SOURCE INFORMATION:
<<<<

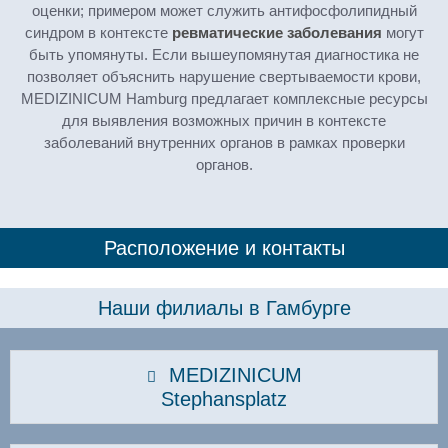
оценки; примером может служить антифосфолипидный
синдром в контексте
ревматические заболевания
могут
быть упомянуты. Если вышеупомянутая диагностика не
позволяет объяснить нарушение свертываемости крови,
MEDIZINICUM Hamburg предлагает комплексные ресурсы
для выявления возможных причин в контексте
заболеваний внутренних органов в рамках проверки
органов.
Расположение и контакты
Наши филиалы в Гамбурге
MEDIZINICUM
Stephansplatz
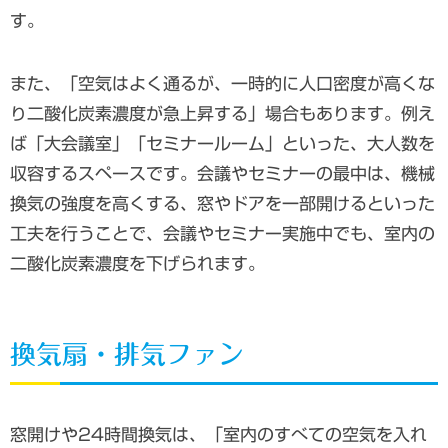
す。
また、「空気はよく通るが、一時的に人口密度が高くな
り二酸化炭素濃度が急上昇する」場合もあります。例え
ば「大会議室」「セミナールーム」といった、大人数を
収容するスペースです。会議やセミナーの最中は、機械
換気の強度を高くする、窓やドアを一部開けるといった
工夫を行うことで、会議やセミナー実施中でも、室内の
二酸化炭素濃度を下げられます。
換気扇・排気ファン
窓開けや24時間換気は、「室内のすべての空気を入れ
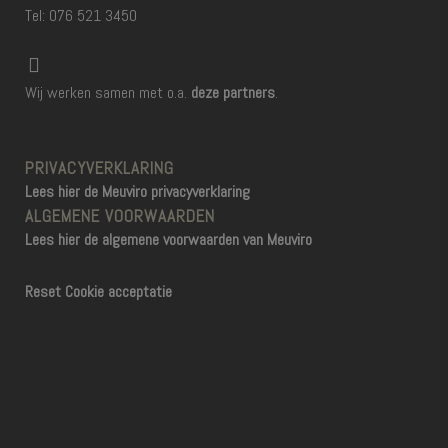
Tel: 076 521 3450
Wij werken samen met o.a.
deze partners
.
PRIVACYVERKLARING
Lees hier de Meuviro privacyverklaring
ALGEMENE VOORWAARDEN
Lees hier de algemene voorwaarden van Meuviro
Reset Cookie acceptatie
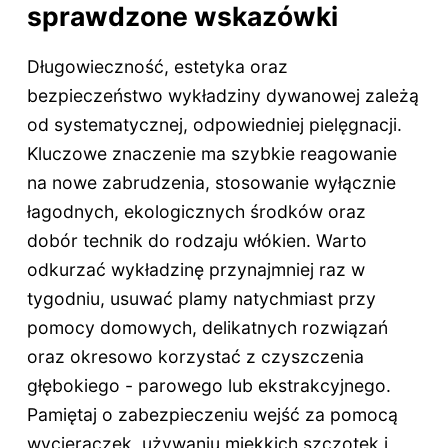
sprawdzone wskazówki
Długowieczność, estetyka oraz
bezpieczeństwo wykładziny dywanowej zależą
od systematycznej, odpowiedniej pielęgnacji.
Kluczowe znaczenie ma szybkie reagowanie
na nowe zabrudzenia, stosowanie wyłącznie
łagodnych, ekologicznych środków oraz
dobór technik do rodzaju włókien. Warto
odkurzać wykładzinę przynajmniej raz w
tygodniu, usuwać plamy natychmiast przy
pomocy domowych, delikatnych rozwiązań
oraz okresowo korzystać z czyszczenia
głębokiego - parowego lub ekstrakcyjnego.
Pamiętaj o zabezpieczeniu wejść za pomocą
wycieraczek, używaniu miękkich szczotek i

>>>>
<<<<

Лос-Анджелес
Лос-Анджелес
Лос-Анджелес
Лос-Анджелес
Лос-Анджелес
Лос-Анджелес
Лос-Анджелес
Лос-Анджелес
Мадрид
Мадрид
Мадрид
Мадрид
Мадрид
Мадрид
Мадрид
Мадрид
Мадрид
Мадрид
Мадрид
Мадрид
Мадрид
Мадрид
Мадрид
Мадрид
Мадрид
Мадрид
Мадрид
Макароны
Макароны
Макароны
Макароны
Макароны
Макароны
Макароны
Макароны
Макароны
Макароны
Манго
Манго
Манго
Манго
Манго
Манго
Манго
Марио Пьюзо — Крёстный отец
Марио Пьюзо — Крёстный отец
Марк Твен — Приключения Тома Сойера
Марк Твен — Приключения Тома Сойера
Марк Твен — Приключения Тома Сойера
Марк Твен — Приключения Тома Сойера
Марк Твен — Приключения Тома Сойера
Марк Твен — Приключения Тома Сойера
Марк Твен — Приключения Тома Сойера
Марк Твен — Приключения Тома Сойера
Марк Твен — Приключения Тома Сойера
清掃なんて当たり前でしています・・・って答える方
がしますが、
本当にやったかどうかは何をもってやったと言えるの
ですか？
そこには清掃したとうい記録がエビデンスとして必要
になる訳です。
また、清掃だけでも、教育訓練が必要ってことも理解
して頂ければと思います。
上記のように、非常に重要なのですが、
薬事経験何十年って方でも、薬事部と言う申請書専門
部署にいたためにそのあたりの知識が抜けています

>>>>

WHAT TO WORK ON:
Please copy the lines starting at the one that contains "Tel: 076 521 3450" and ending at the one that contains "wycieraczek, używaniu miękkich szczotek i", with both of those lines included. Leave the pictures out.

RESPONSE:
Tel: 076 521 3450
Wij werken samen met o.a.
deze partners
.
PRIVACYVERKLARING
Lees hier de Meuviro privacyverklaring
ALGEMENE VOORWAARDEN
Lees hier de algemene voorwaarden van Meuviro
Reset Cookie acceptatie
sprawdzone wskazówki
Długowieczność, estetyka oraz
bezpieczeństwo wykładziny dywanowej zależą
od systematycznej, odpowiedniej pielęgnacji.
Kluczowe znaczenie ma szybkie reagowanie
na nowe zabrudzenia, stosowanie wyłącznie
łagodnych, ekologicznych środków oraz
dobór technik do rodzaju włókien. Warto
odkurzać wykładzinę przynajmniej raz w
tygodniu, usuwać plamy natychmiast przy
pomocy domowych, delikatnych rozwiązań
oraz okresowo korzystać z czyszczenia
głębokiego - parowego lub ekstrakcyjnego.
Pamiętaj o zabezpieczeniu wejść za pomocą
wycieraczek, używaniu miękkich szczotek i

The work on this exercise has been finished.